In an open letter expected to be published in today's edition of a widely read entertainment trade publication, screenwriter Joe Eszterhas, whose credits include "Basic Instinct" and "Showgirls," asks his peers not to donate money to the Democratic presidential ticket until the "veiled threats" of censorship are clarified.

Eszterhas refers specifically to vice presidential candidate Sen. Joseph I. Lieberman's crusade to make Hollywood accountable for excessive sex and violence in its movies and television shows.

In the paid advertisement in Daily Variety, Eszterhas asks Lieberman to sit down and speak with the writers and directors of movies with sexual or violent content.

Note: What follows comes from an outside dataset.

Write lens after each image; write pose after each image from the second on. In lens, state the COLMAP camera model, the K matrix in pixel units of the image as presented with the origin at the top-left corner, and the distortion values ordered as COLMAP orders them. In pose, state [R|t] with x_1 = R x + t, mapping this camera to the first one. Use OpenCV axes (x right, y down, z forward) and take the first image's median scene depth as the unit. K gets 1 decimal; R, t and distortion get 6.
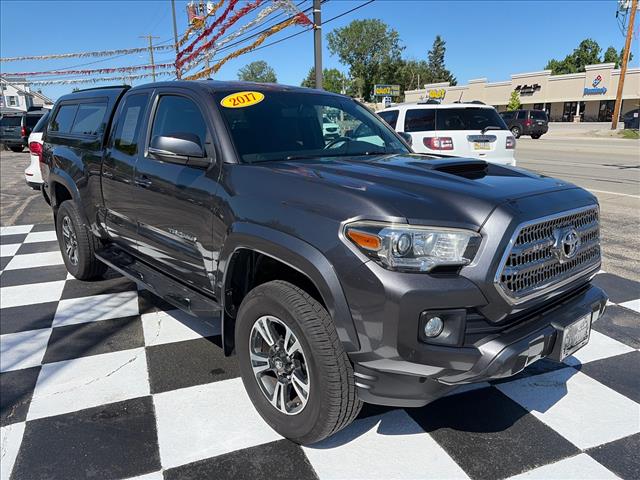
lens RADIAL K [[490.8, 0, 324.1], [0, 490.8, 239.1], [0, 0, 1]] dist [0.015051, -0.018799]
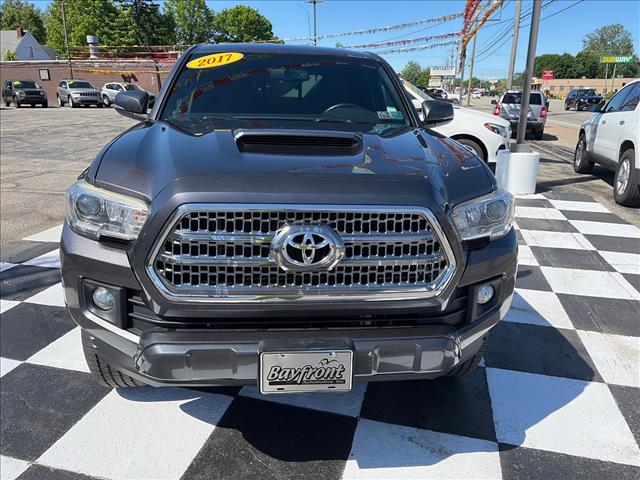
lens RADIAL K [[490.8, 0, 322.4], [0, 490.8, 239.2], [0, 0, 1]] dist [0.015051, -0.018799]
pose [[0.806215, 0.186792, -0.561361, 0.651837], [-0.156589, 0.982383, 0.101997, -0.058056], [0.570524, 0.005671, 0.821261, 0.286322]]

"Let's make Joe Lieberman accountable for his rhetoric," Eszterhas writes. "Not a penny more until he 'clarifies' his positions to the satisfaction of our creative freedom."

Speaking from his Malibu home on Monday night, Eszterhas added: "If you look at [Alfred] Hitchcock's work or [Martin] Scorsese's work, does that exist within a strict Lieberman context of no sex or violence?"

But Gore spokesman Douglas Hattaway said the entertainment industry and parents share the responsibility of protecting children from inappropriate content. Gore and Lieberman "are not advocating censorship, and all they have proposed is voluntary guidelines for the industry and tools for parents such as the V-chip," Hattaway said.

But for some, Hollywood is not the culprit at all.

"There is excess violence, excess sensationalism, excess sex. We are looking at an excessive culture, and to see the excess only in Hollywood is a mistake that lifts a branch to block out the entire forest," said political activist and longtime television producer Norman Lear. "The endemic problem is the excess that flows from the corporate need to deliver a profit statement this quarter larger than the last at the expense of every other value. You see that clearly in Hollywood."

Director and actor Rob Reiner, who campaigned with Gore this month, would not comment on the letter, but through his spokesman, Chad Griffin, he advised Eszterhas "to look beyond his own parochial interests."

On Sept. 18, Reiner; WB President Allan Horn; and Haim Saban, head of Saban Entertainment, which owns the Fox Family Channel, will hold a fund-raiser for the Gore-Lieberman ticket at the home of grocery magnate and investor Ron Burkle.

Saban is one of the single largest donors to the Democratic ticket. On the issue of funding, Variety's standard price for today's ad is $7,000, but Eszterhas said his artist discount knocked the fee down to $5,600.